Mısırlı yetkililerin açıklamasına göre bu ziyaret, ‘Mısır Silahlı Kuvvetleri'nin kardeş ve dost ülkelerle askeri iş birliğini güçlendirme konusundaki kararlılığının bir göstergesi’ olarak değerlendiriliyor. Ziyaret, Suudi Arabistan Silahlı Kuvvetleri'nden birimlerin de katılımıyla dün Mısır'da başlayan Mısır-ABD askeri tatbikatı Bright Star 2025 ile aynı zamana denk geldi.

frgty
Suudi Arabistan-Mısır toplantısında iki ülkenin donanmaları arasındaki askeri iş birliğinin güçlendirilmesi görüşüldü. (Mısır Ordu Sözcüsü)

Silahlı Kuvvetler Eğitim ve Geliştirme Kurumu Başkanı Tümgeneral Adil bin Muhammed el-Belevi'nin açıklamasına göre, söz konusu eğitim, komuta merkezi tatbikatları, saha operasyonları ve operasyon alanlarında denizcilik eğitimi gibi bir dizi faaliyet aracılığıyla ortak operasyonel kavramları güçlendirmeyi ve çeşitli katılımcı kuvvetler arasındaki operasyonel koordinasyonu geliştirmeyi amaçlıyor.
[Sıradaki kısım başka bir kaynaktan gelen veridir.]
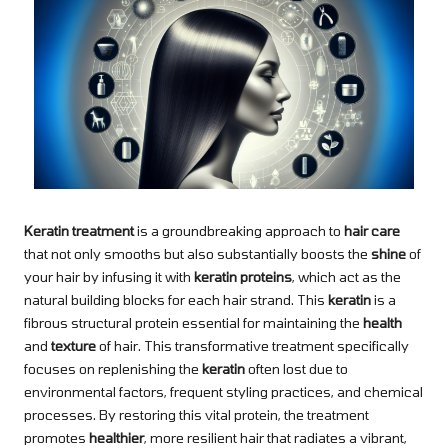
Keratin treatment
is a groundbreaking approach to
hair care
that not only smooths but also substantially boosts the
shine
of
your hair by infusing it with
keratin proteins
, which act as the
natural building blocks for each hair strand. This
keratin
is a
fibrous structural protein essential for maintaining the
health
and
texture
of hair. This transformative treatment specifically
focuses on replenishing the
keratin
often lost due to
environmental factors, frequent styling practices, and chemical
processes. By restoring this vital protein, the treatment
promotes
healthier
, more resilient hair that radiates a vibrant,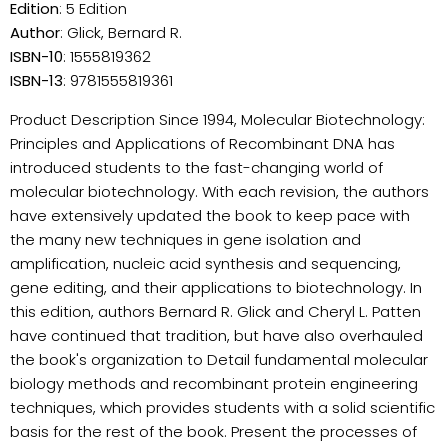
Edition
: 5 Edition
Author
: Glick, Bernard R.
ISBN-10
: 1555819362
ISBN-13
: 9781555819361
Product Description Since 1994, Molecular Biotechnology:
Principles and Applications of Recombinant DNA has
introduced students to the fast-changing world of
molecular biotechnology. With each revision, the authors
have extensively updated the book to keep pace with
the many new techniques in gene isolation and
amplification, nucleic acid synthesis and sequencing,
gene editing, and their applications to biotechnology. In
this edition, authors Bernard R. Glick and Cheryl L. Patten
have continued that tradition, but have also overhauled
the book's organization to Detail fundamental molecular
biology methods and recombinant protein engineering
techniques, which provides students with a solid scientific
basis for the rest of the book. Present the processes of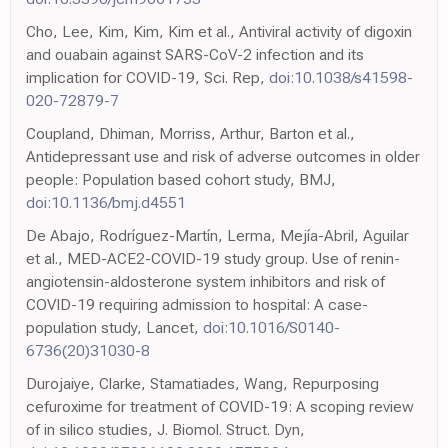
Cho, Lee, Kim, Kim, Kim et al., Antiviral activity of digoxin
and ouabain against SARS-CoV-2 infection and its
implication for COVID-19, Sci. Rep,
doi:10.1038/s41598-
020-72879-7
Coupland, Dhiman, Morriss, Arthur, Barton et al.,
Antidepressant use and risk of adverse outcomes in older
people: Population based cohort study, BMJ,
doi:10.1136/bmj.d4551
De Abajo, Rodríguez-Martín, Lerma, Mejía-Abril, Aguilar
et al., MED-ACE2-COVID-19 study group. Use of renin-
angiotensin-aldosterone system inhibitors and risk of
COVID-19 requiring admission to hospital: A case-
population study, Lancet,
doi:10.1016/S0140-
6736(20)31030-8
Durojaiye, Clarke, Stamatiades, Wang, Repurposing
cefuroxime for treatment of COVID-19: A scoping review
of in silico studies, J. Biomol. Struct. Dyn,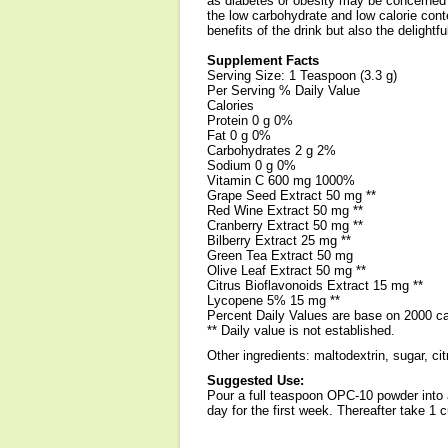
as diabetes or obesity may be concerned 
the low carbohydrate and low calorie cont
benefits of the drink but also the delightful
Supplement Facts
Serving Size: 1 Teaspoon (3.3 g)
Per Serving % Daily Value
Calories
Protein 0 g 0%
Fat 0 g 0%
Carbohydrates 2 g 2%
Sodium 0 g 0%
Vitamin C 600 mg 1000%
Grape Seed Extract 50 mg **
Red Wine Extract 50 mg **
Cranberry Extract 50 mg **
Bilberry Extract 25 mg **
Green Tea Extract 50 mg
Olive Leaf Extract 50 mg **
Citrus Bioflavonoids Extract 15 mg **
Lycopene 5% 15 mg **
Percent Daily Values are base on 2000 cal
** Daily value is not established.
Other ingredients: maltodextrin, sugar, citr
Suggested Use:
Pour a full teaspoon OPC-10 powder into a
day for the first week. Thereafter take 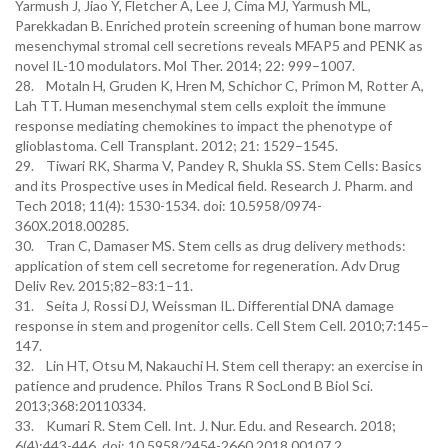
Yarmush J, Jiao Y, Fletcher A, Lee J, Cima MJ, Yarmush ML,
Parekkadan B. Enriched protein screening of human bone marrow
mesenchymal stromal cell secretions reveals MFAP5 and PENK as
novel IL-10 modulators. Mol Ther. 2014; 22: 999–1007.
28. Motaln H, Gruden K, Hren M, Schichor C, Primon M, Rotter A,
Lah TT. Human mesenchymal stem cells exploit the immune
response mediating chemokines to impact the phenotype of
glioblastoma. Cell Transplant. 2012; 21: 1529–1545.
29. Tiwari RK, Sharma V, Pandey R, Shukla SS. Stem Cells: Basics
and its Prospective uses in Medical field. Research J. Pharm. and
Tech 2018; 11(4): 1530-1534. doi: 10.5958/0974-
360X.2018.00285.
30. Tran C, Damaser MS. Stem cells as drug delivery methods:
application of stem cell secretome for regeneration. Adv Drug
Deliv Rev. 2015;82–83:1–11.
31. Seita J, Rossi DJ, Weissman IL. Differential DNA damage
response in stem and progenitor cells. Cell Stem Cell. 2010;7:145–
147.
32. Lin HT, Otsu M, Nakauchi H. Stem cell therapy: an exercise in
patience and prudence. Philos Trans R SocLond B Biol Sci.
2013;368:20110334.
33. Kumari R. Stem Cell. Int. J. Nur. Edu. and Research. 2018;
6(4):443-446. doi: 10.5958/2454-2660.2018.00107.2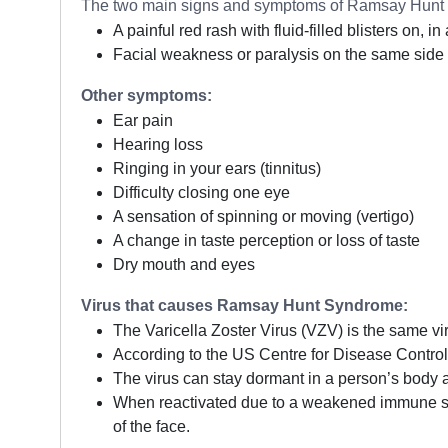
The two main signs and symptoms of Ramsay Hunt 
A painful red rash with fluid-filled blisters on, 
Facial weakness or paralysis on the same side 
Other symptoms:
Ear pain
Hearing loss
Ringing in your ears (tinnitus)
Difficulty closing one eye
A sensation of spinning or moving (vertigo)
A change in taste perception or loss of taste
Dry mouth and eyes
Virus that causes Ramsay Hunt Syndrome:
The Varicella Zoster Virus (VZV) is the same vi
According to the US Centre for Disease Control 
The virus can stay dormant in a person’s body 
When reactivated due to a weakened immune sys
of the face.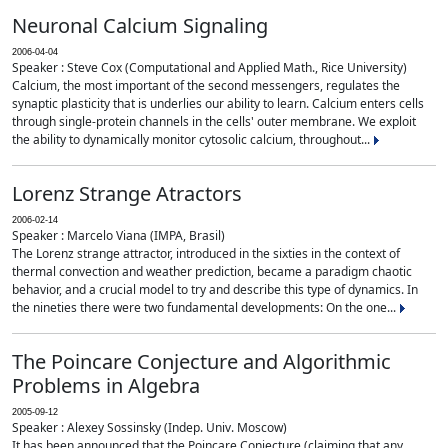
Neuronal Calcium Signaling
2006-04-04
Speaker : Steve Cox (Computational and Applied Math., Rice University)
Calcium, the most important of the second messengers, regulates the
synaptic plasticity that is underlies our ability to learn. Calcium enters cells
through single-protein channels in the cells' outer membrane. We exploit
the ability to dynamically monitor cytosolic calcium, throughout...
Lorenz Strange Atractors
2006-02-14
Speaker : Marcelo Viana (IMPA, Brasil)
The Lorenz strange attractor, introduced in the sixties in the context of
thermal convection and weather prediction, became a paradigm chaotic
behavior, and a crucial model to try and describe this type of dynamics. In
the nineties there were two fundamental developments: On the one...
The Poincare Conjecture and Algorithmic
Problems in Algebra
2005-09-12
Speaker : Alexey Sossinsky (Indep. Univ. Moscow)
It has been announced that the Poincare Conjecture (claiming that any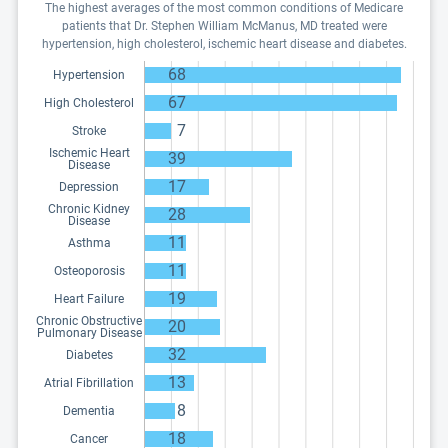
The highest averages of the most common conditions of Medicare
patients that Dr. Stephen William McManus, MD treated were
hypertension, high cholesterol, ischemic heart disease and diabetes.
68
Hypertension
67
High Cholesterol
7
Stroke
Ischemic Heart
39
Disease
17
Depression
Chronic Kidney
28
Disease
11
Asthma
11
Osteoporosis
19
Heart Failure
Chronic Obstructive
20
Pulmonary Disease
32
Diabetes
13
Atrial Fibrillation
8
Dementia
18
Cancer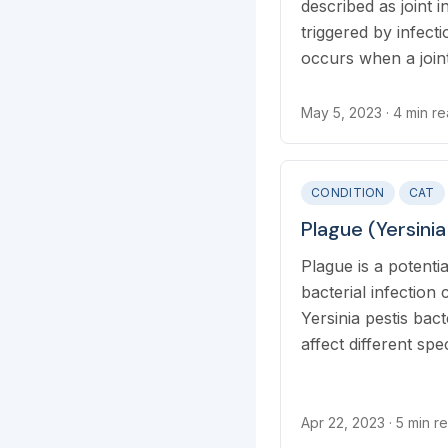
described as joint 
triggered by infectio
occurs when a join
by a bite or punct
infection spreads 
May 5, 2023
· 4 min r
bloodstream and inf
joints.
CONDITION
CAT
Plague (Yersinia
Plague is a potentia
bacterial infection
Yersinia pestis bac
affect different spe
and humans. Flea bi
infected rodents, or
infected saliva drop
Apr 22, 2023
· 5 min r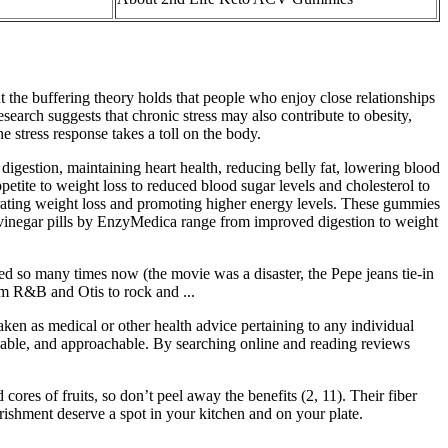
ut the buffering theory holds that people who enjoy close relationships
esearch suggests that chronic stress may also contribute to obesity,
e stress response takes a toll on the body.
gestion, maintaining heart health, reducing belly fat, lowering blood
etite to weight loss to reduced blood sugar levels and cholesterol to
erating weight loss and promoting higher energy levels. These gummies
r vinegar pills by EnzyMedica range from improved digestion to weight
d so many times now (the movie was a disaster, the Pepe jeans tie-in
om R&B and Otis to rock and ...
aken as medical or other health advice pertaining to any individual
rdable, and approachable. By searching online and reading reviews
cores of fruits, so don’t peel away the benefits (2, 11). Their fiber
urishment deserve a spot in your kitchen and on your plate.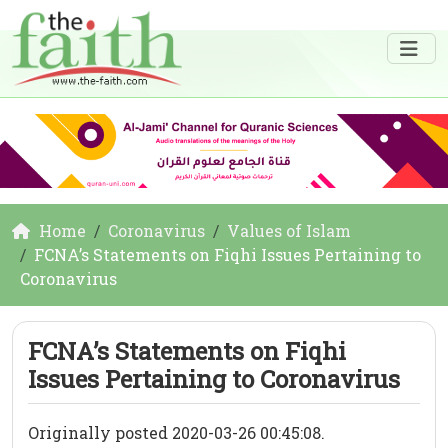
Home
Coronavirus
Values of Islam
FCNA’s Statements on Fiqhi Issues Pertaining to
Coronavirus
FCNA’s Statements on Fiqhi
Issues Pertaining to Coronavirus
Originally posted 2020-03-26 00:45:08.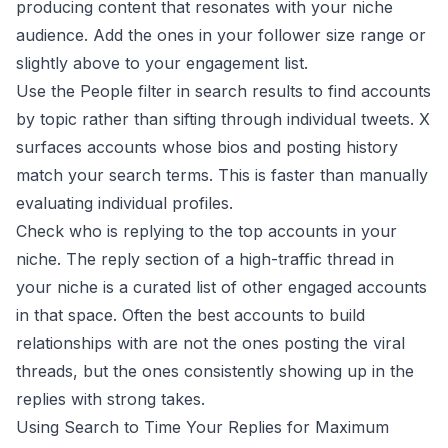
producing content that resonates with your niche
audience. Add the ones in your follower size range or
slightly above to your engagement list.
Use the People filter in search results to find accounts
by topic rather than sifting through individual tweets. X
surfaces accounts whose bios and posting history
match your search terms. This is faster than manually
evaluating individual profiles.
Check who is replying to the top accounts in your
niche. The reply section of a high-traffic thread in
your niche is a curated list of other engaged accounts
in that space. Often the best accounts to build
relationships with are not the ones posting the viral
threads, but the ones consistently showing up in the
replies with strong takes.
Using Search to Time Your Replies for Maximum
El-Belevi, Suudi Arabistan Silahlı Kuvvetleri’nin katılımının tatbikatın çeşitli aşamalarında saha birimlerini de içerdiğini ve bunun tüm komuta ve yürütme düzeylerinde geleneksel olmayan operasyonel ortamlarda deneyim alışverişini ve prosedürlerin birleştirilmesini güçlendirmeye katkıda bulunduğunu belirtti.

Bright Star 2025, Muhammed Necib Askeri Üssü ve bir dizi Mısır hava ve deniz üssünde, 43 ülkenin katılımıyla gerçekleştiriliyor. Tatbikat, terörle mücadele, düzensiz savaş, lojistik destek, tıbbi tahliye ve deniz güvenliği alanlarında, amfibi operasyonlar ve canlı ateş tatbikatları da dahil olmak üzere ortak operasyonları içeriyor.